On April 5, Trump may have hit maximum hucksterism for this drug which puts money in his own pocket. “What do you have to lose?” Trump said to the nation. “And a lot of people are saying that when … and are taking it … if you’re a doctor, a nurse, a first responder, a medical person going into hospitals, they say taking it before the fact is good. But what do you have to lose? They say, ‘Take it.’ I’m not looking at it one way or the other, but we want to get out of this. If it does work, it would be a shame if we didn’t do it early. But we have some very good signs. So that’s hydroxychloroquine and azithromycin.”
That’s Trump pushing this combination not just on people who were already ill and desperate, but on people who were not even infected. In fact, this is just one of several instances in which Trump suggested that hydroxychloroquine wouldn’t just cure, but prevent, COVID-19.
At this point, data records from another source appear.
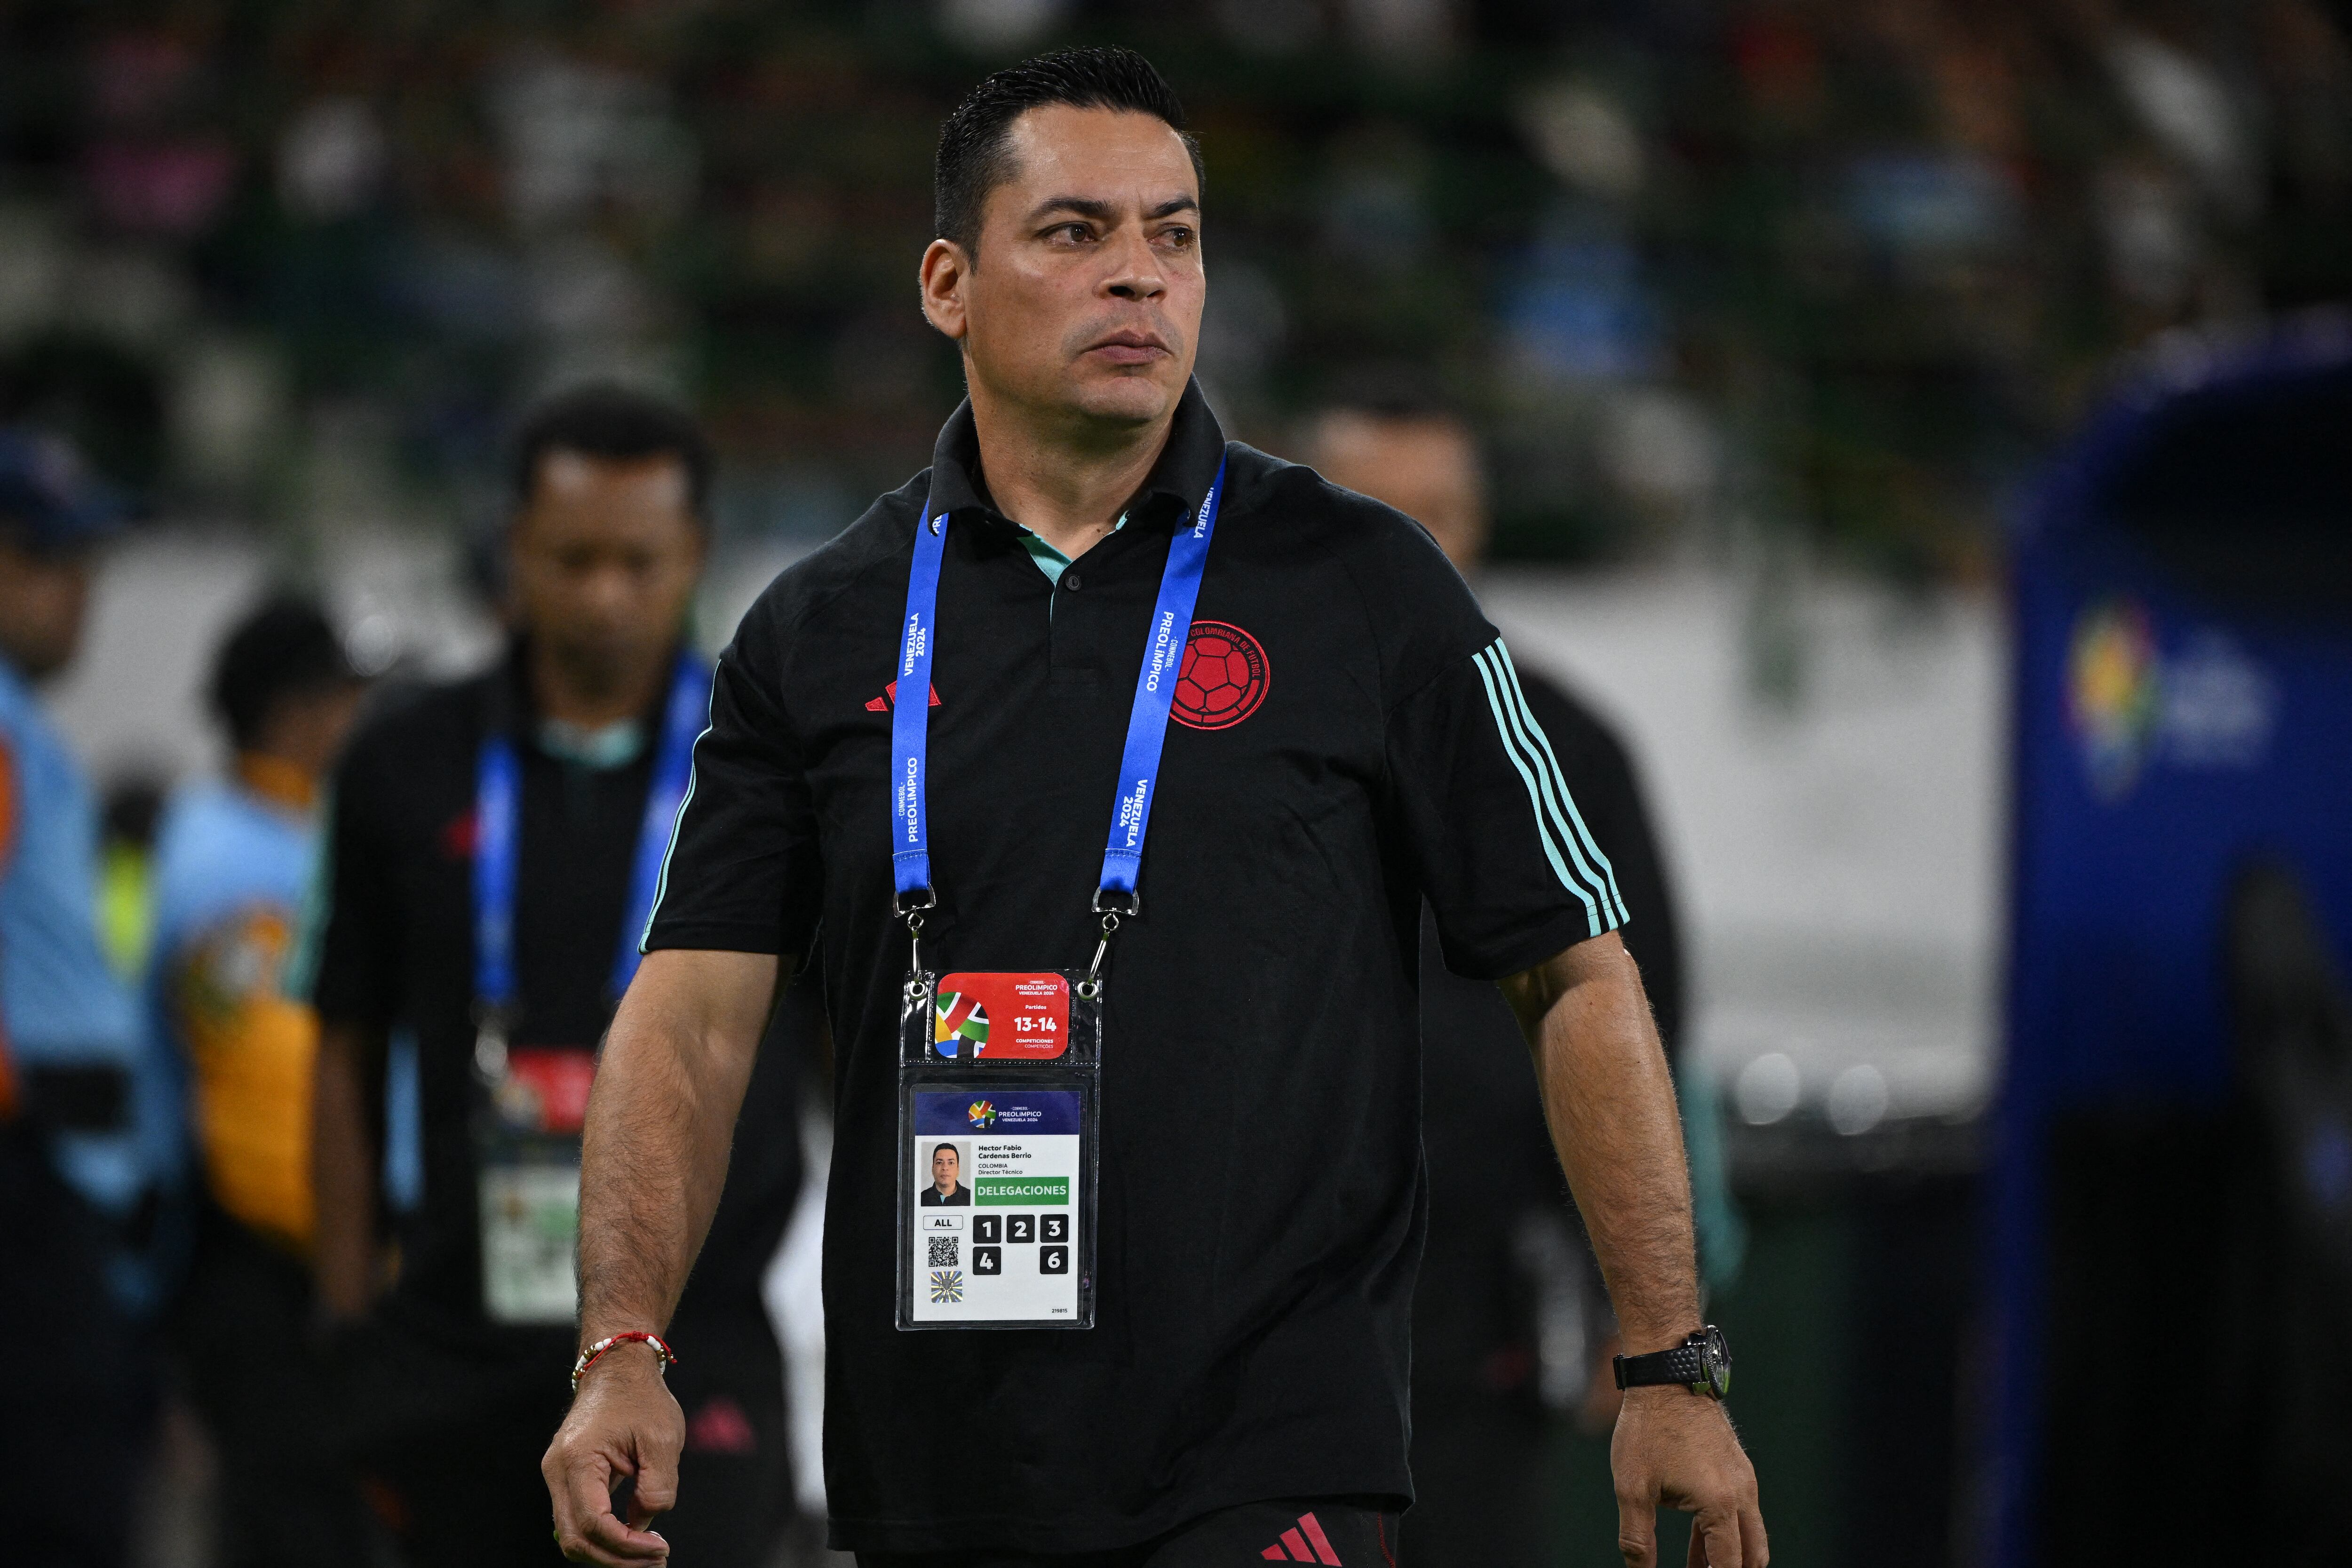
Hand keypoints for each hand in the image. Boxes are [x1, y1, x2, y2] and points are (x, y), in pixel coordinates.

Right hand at [544, 1343, 684, 1564]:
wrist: (617, 1368)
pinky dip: (603, 1537)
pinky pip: (578, 1519)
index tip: (660, 1549)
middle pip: (575, 1538)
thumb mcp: (662, 1439)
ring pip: (573, 1535)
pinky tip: (633, 1539)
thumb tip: (642, 1526)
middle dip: (615, 1559)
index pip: (593, 1523)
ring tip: (648, 1555)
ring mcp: (557, 1476)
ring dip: (609, 1552)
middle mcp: (557, 1472)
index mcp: (577, 1460)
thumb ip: (657, 1488)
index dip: (626, 1545)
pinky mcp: (566, 1478)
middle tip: (656, 1561)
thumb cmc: (642, 1398)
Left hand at [1610, 1386, 1766, 1567]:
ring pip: (1748, 1535)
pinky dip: (1722, 1534)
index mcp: (1719, 1503)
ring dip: (1726, 1557)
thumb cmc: (1647, 1428)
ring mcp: (1743, 1479)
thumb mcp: (1632, 1488)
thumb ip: (1637, 1538)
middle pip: (1752, 1556)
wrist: (1667, 1375)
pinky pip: (1739, 1513)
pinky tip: (1697, 1546)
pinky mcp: (1737, 1468)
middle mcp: (1742, 1493)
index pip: (1728, 1565)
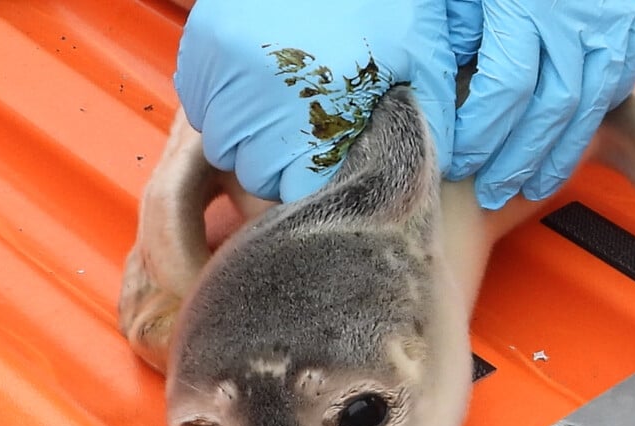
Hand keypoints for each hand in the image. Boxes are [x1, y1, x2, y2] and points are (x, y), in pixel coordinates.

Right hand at [174, 0, 456, 202]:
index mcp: (316, 117)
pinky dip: (222, 105)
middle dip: (282, 163)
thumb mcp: (421, 59)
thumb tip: (436, 176)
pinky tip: (256, 83)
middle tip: (311, 128)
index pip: (298, 196)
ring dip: (249, 136)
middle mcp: (257, 104)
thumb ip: (427, 122)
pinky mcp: (198, 49)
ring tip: (284, 102)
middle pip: (256, 178)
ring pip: (223, 146)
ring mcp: (219, 76)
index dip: (315, 185)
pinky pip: (199, 107)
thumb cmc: (386, 0)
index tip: (328, 165)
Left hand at [447, 0, 634, 208]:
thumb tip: (439, 85)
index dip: (482, 134)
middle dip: (518, 158)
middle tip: (491, 190)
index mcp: (529, 4)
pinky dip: (593, 118)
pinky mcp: (634, 23)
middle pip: (550, 108)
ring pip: (589, 104)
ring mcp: (614, 21)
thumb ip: (455, 28)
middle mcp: (579, 17)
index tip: (459, 160)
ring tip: (531, 186)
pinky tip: (571, 143)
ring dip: (560, 153)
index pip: (506, 90)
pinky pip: (618, 82)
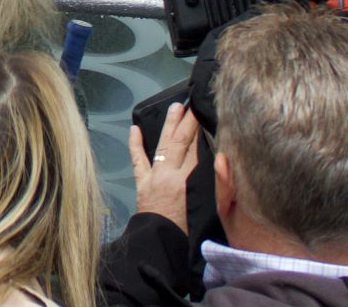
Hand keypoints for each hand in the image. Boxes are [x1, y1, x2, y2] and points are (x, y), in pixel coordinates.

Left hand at [130, 102, 200, 232]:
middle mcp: (168, 175)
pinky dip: (135, 143)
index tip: (203, 115)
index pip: (195, 151)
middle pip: (180, 143)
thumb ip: (205, 185)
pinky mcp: (141, 182)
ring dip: (168, 125)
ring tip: (175, 108)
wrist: (158, 242)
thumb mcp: (202, 207)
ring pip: (162, 146)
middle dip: (186, 122)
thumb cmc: (185, 230)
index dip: (200, 132)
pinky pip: (137, 160)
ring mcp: (152, 176)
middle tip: (191, 104)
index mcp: (184, 182)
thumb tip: (213, 164)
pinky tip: (134, 129)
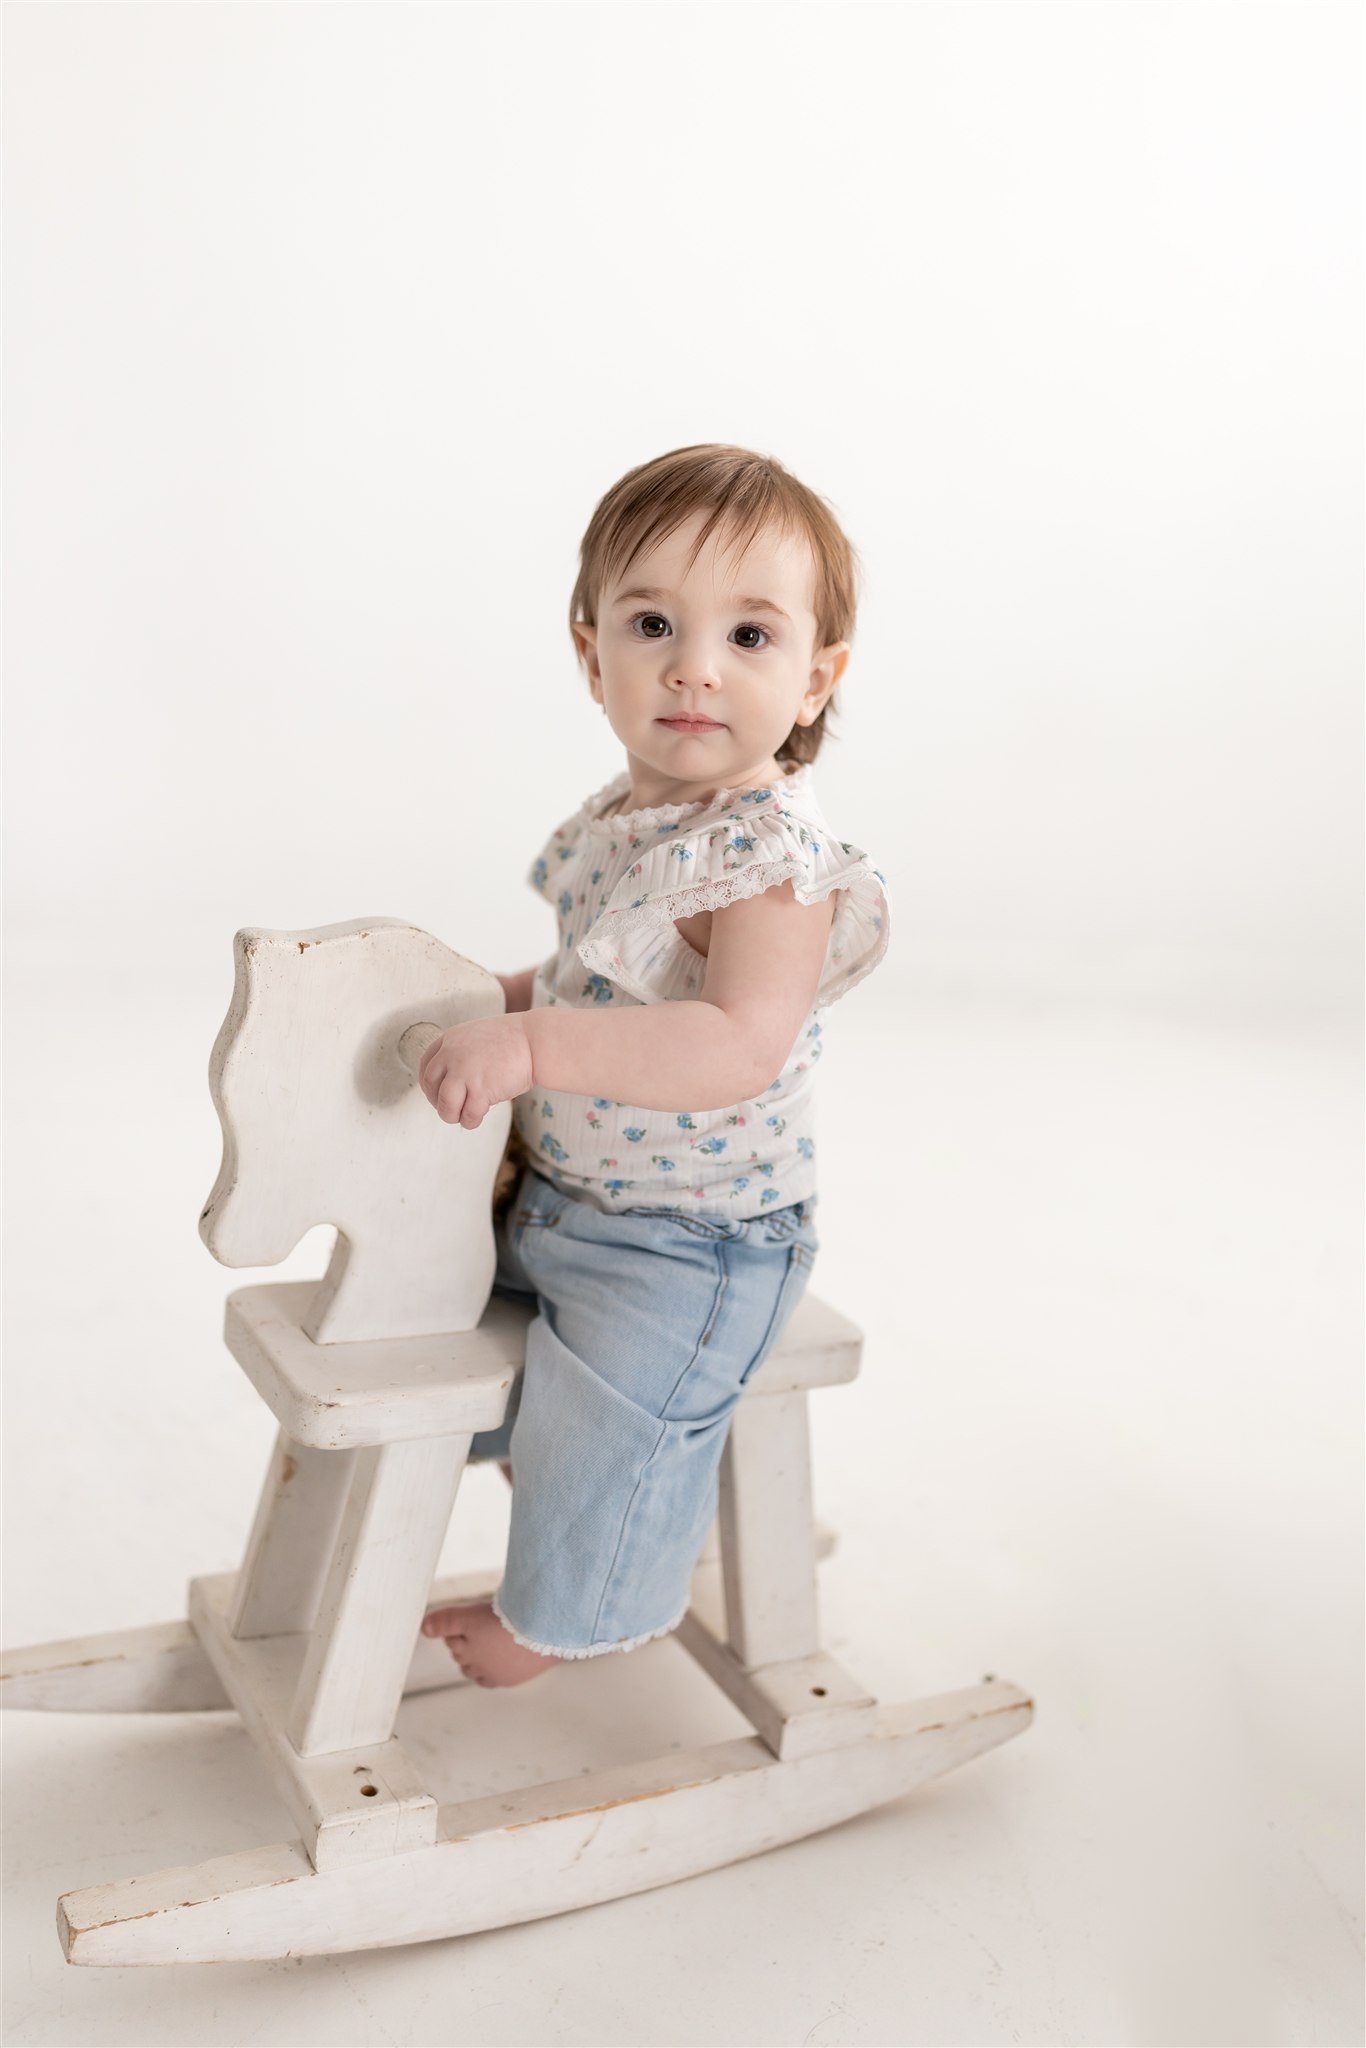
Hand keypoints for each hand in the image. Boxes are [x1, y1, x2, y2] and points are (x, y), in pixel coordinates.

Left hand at [418, 1016, 533, 1129]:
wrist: (536, 1041)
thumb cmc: (514, 1042)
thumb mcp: (477, 1038)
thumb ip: (460, 1054)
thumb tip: (451, 1084)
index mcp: (451, 1039)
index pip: (425, 1064)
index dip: (429, 1084)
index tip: (437, 1094)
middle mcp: (452, 1054)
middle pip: (430, 1085)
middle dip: (438, 1101)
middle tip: (451, 1108)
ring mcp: (465, 1072)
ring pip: (445, 1104)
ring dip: (452, 1115)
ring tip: (464, 1116)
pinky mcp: (481, 1090)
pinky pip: (468, 1115)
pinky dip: (471, 1120)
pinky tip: (479, 1117)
The answer to “what have you got to lose” is now extraordinarily clear. The National Institutes of Health panel hasn’t just taken a neutral on the hydroxychloroquine and azithromycin combination. It’s not saying that there’s a lack of evidence, or that more tests are needed, or that we just don’t know. It is explicitly stating that this drug combination should not be given.
With this publication on April 20, Trump has to have known that this evidence was working through the pipeline. Fauci and others have to have warned him that the evidence of hydroxychloroquine having any positive effect was lacking, and the evidence that the drug Trump was recommending was itself causing deaths was absolute. But Trump was still speaking and tweeting support for hydroxychloroquine and azithromycin on April 18.
Don’t be surprised if he continues to do so. Because science, and deaths of Americans, are nothing to Trump. His hunch is … you really need to buy what he’s selling.